__Job item__:
Transcribe the records below exactly as they appear, omitting any pictures.

** Opening Working data block **

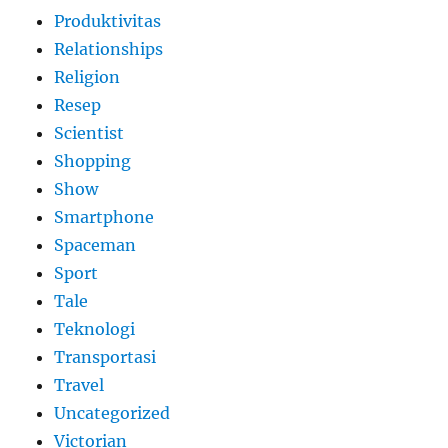
Produktivitas
Relationships
Religion
Resep
Scientist
Shopping
Show
Smartphone
Spaceman
Sport
Tale
Teknologi
Transportasi
Travel
Uncategorized
Victorian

** Closing Working data block **

__Result for this exercise__:
Produktivitas
Relationships
Religion
Resep
Scientist
Shopping
Show
Smartphone
Spaceman
Sport
Tale
Teknologi
Transportasi
Travel
Uncategorized
Victorian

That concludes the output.